## EXERCISE INPUTS

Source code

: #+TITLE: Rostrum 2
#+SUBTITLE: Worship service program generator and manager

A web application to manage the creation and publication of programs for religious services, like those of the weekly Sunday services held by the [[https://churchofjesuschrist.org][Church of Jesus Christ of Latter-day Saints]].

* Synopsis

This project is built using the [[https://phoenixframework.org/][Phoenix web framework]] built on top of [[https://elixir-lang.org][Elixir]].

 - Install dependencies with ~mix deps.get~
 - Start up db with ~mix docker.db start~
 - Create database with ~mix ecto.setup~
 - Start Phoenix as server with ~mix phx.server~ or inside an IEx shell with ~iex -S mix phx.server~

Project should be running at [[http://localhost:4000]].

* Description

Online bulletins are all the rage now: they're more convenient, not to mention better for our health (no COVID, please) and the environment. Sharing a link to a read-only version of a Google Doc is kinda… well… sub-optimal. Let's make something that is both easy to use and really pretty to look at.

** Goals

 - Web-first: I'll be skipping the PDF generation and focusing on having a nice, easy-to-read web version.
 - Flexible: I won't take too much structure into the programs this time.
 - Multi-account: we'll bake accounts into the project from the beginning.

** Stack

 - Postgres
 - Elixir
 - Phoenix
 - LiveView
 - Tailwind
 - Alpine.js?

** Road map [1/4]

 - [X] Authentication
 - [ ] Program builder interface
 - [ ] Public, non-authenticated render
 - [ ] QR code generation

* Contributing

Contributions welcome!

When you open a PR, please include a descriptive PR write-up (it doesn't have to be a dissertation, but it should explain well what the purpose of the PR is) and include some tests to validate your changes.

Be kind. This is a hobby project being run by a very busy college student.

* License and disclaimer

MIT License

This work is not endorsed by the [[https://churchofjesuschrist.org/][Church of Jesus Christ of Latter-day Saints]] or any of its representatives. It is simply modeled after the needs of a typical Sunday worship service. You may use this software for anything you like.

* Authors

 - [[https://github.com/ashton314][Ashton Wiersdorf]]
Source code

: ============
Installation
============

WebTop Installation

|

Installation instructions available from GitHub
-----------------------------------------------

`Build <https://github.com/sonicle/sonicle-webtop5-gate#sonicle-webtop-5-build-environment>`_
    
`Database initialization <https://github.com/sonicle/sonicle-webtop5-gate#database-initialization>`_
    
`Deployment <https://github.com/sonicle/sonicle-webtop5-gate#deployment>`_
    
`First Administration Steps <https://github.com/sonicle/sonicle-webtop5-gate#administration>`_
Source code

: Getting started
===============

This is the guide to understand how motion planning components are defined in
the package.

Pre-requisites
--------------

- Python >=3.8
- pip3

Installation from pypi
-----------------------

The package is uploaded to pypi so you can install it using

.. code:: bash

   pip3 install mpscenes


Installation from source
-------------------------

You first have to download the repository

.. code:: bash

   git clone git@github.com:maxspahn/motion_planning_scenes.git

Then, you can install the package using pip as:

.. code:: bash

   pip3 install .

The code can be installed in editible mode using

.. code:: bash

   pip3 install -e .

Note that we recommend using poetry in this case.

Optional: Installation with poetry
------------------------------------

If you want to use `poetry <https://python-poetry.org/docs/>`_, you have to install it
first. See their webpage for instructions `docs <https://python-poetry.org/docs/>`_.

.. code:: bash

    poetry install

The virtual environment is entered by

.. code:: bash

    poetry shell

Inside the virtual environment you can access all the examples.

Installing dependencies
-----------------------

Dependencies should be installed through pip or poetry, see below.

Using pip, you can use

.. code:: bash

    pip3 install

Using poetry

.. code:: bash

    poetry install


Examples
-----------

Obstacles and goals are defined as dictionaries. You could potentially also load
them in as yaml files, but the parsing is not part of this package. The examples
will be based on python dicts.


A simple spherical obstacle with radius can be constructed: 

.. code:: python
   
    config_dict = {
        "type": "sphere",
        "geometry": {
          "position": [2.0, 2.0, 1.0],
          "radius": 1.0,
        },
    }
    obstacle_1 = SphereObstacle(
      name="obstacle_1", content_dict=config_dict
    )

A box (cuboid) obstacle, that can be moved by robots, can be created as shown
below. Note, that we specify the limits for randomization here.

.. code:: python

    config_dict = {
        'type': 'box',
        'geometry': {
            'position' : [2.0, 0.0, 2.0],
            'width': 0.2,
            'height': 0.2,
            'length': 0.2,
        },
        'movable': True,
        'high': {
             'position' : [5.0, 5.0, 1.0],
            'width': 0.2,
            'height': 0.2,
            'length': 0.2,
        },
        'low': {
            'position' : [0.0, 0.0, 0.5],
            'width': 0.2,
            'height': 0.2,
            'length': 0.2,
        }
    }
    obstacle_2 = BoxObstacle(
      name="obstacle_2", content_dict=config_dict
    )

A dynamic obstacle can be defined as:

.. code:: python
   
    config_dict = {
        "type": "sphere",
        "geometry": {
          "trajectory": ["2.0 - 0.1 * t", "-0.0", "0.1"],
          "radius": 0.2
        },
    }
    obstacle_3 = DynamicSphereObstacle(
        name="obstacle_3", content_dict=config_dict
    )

## TRY IT
Using the entries above, repeat only the lines from the one containing "When you open" through the one containing "Installation instructions available", end lines included.

## EXPECTED OUTPUT
When you open a PR, please include a descriptive PR write-up (it doesn't have to be a dissertation, but it should explain well what the purpose of the PR is) and include some tests to validate your changes.

Be kind. This is a hobby project being run by a very busy college student.

* License and disclaimer

MIT License

This work is not endorsed by the [[https://churchofjesuschrist.org/][Church of Jesus Christ of Latter-day Saints]] or any of its representatives. It is simply modeled after the needs of a typical Sunday worship service. You may use this software for anything you like.

* Authors

 - [[https://github.com/ashton314][Ashton Wiersdorf]]
Source code

: ============
Installation
============

WebTop Installation

|

Installation instructions available from GitHub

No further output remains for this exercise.